[Detected change data]

----

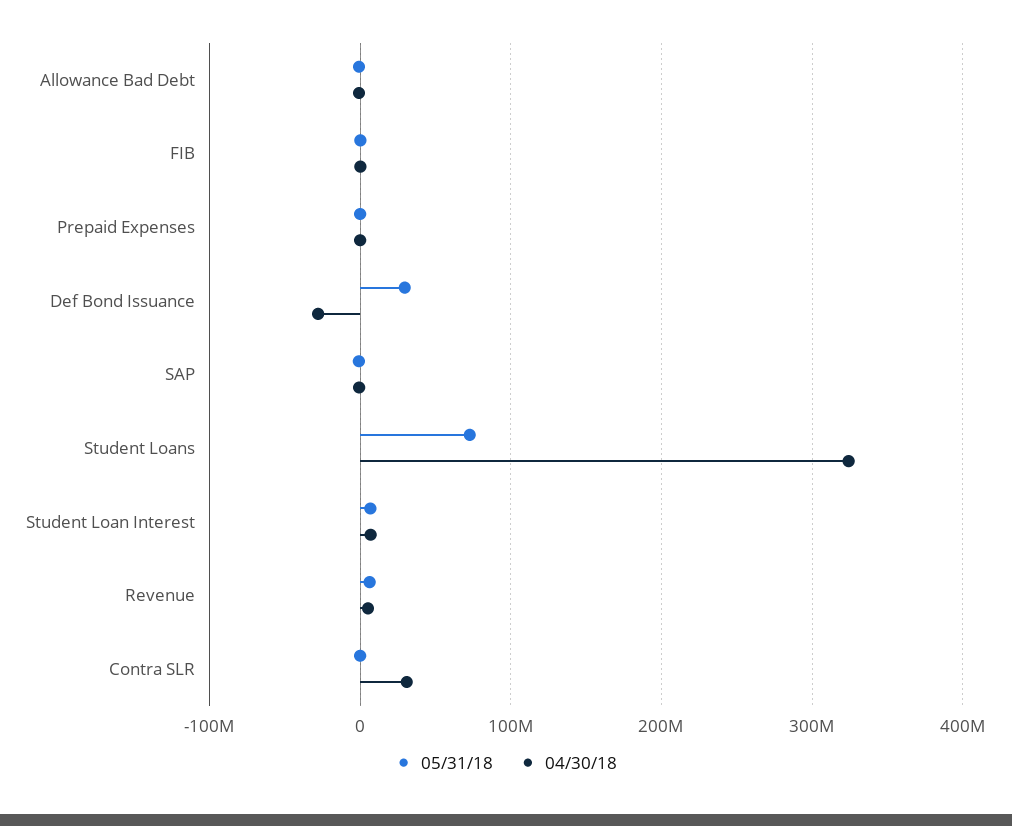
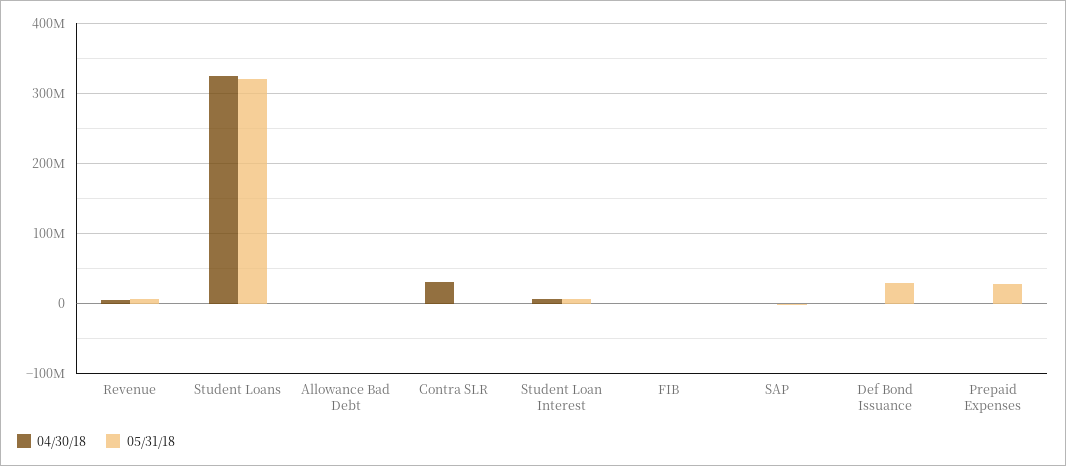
  {
    "05/31/18": {
      "Allowance Bad Debt": 0,
      "FIB": 0,
-     "Prepaid Expenses": 0,
+     "Prepaid Expenses": 30000000,
      "Def Bond Issuance": 30000000,
      "SAP": 0,
-     "Student Loans": 70000000,
+     "Student Loans": 320000000,
      "Student Loan Interest": 10000000,
      "Revenue": 10000000,
      "Contra SLR": 0
    },
    "04/30/18": {
      "Allowance Bad Debt": 0,
      "FIB": 0,
      "Prepaid Expenses": 0,
-     "Def Bond Issuance": -30000000,
+     "Def Bond Issuance": 0,
      "SAP": 0,
      "Student Loans": 320000000,
      "Student Loan Interest": 10000000,
      "Revenue": 10000000,
      "Contra SLR": 30000000
    }
  }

----

Your task is an exact transcription of all the data, minus the pictures.

[ANSWER]:
  {
    "05/31/18": {
      "Allowance Bad Debt": 0,
      "FIB": 0,
-     "Prepaid Expenses": 0,
+     "Prepaid Expenses": 30000000,
      "Def Bond Issuance": 30000000,
      "SAP": 0,
-     "Student Loans": 70000000,
+     "Student Loans": 320000000,
      "Student Loan Interest": 10000000,
      "Revenue": 10000000,
      "Contra SLR": 0
    },
    "04/30/18": {
      "Allowance Bad Debt": 0,
      "FIB": 0,
      "Prepaid Expenses": 0,
-     "Def Bond Issuance": -30000000,
+     "Def Bond Issuance": 0,
      "SAP": 0,
      "Student Loans": 320000000,
      "Student Loan Interest": 10000000,
      "Revenue": 10000000,
      "Contra SLR": 30000000
    }
  }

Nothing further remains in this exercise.